╭─ DATA FOR PROCESSING

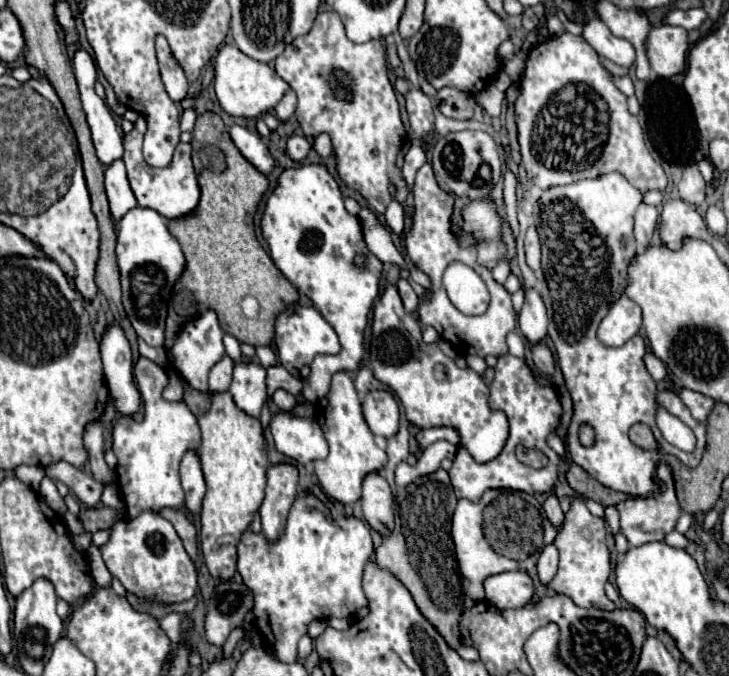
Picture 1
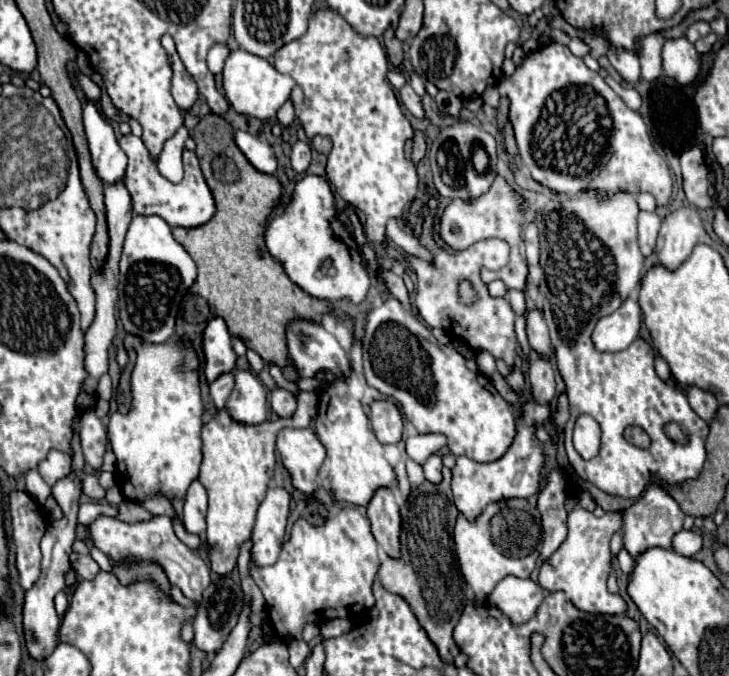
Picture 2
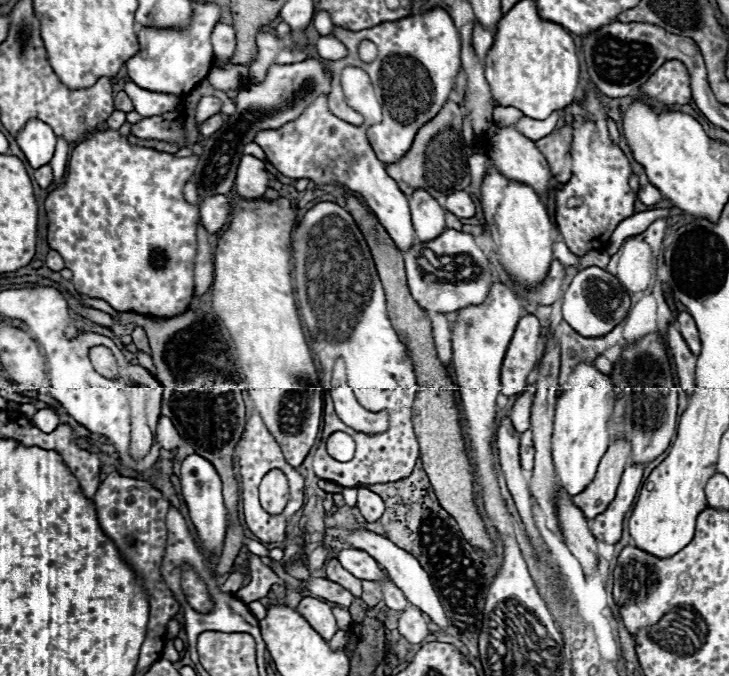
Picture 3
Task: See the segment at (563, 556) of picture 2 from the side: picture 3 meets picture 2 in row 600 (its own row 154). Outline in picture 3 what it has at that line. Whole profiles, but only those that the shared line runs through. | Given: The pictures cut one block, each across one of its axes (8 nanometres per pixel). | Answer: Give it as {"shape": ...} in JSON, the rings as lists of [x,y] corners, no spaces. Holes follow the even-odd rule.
{"shape":[[[590,88],[586,90],[584,110],[594,114],[596,122],[572,122],[572,178],[566,184],[560,184],[560,188],[552,190],[556,196],[556,224],[564,236],[564,242],[576,256],[588,254],[592,250],[592,240],[612,232],[622,220],[630,218],[634,214],[636,200],[636,194],[628,184],[632,166],[624,152],[610,140],[606,128],[606,112]]]}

╰─

## ASSIGNMENT
Restate the records above in full and word for word, but do not carry over any pictures.

## EXERCISE SOLUTION
Picture 1
Picture 2
Picture 3
Task: See the segment at (563, 556) of picture 2 from the side: picture 3 meets picture 2 in row 600 (its own row 154). Outline in picture 3 what it has at that line. Whole profiles, but only those that the shared line runs through. | Given: The pictures cut one block, each across one of its axes (8 nanometres per pixel). | Answer: Give it as {"shape": ...} in JSON, the rings as lists of [x,y] corners, no spaces. Holes follow the even-odd rule.
{"shape":[[[590,88],[586,90],[584,110],[594,114],[596,122],[572,122],[572,178],[566,184],[560,184],[560,188],[552,190],[556,196],[556,224],[564,236],[564,242],[576,256],[588,254],[592,250],[592,240],[612,232],[622,220],[630,218],[634,214],[636,200],[636,194],[628,184],[632,166],[624,152],[610,140],[606,128],[606,112]]]}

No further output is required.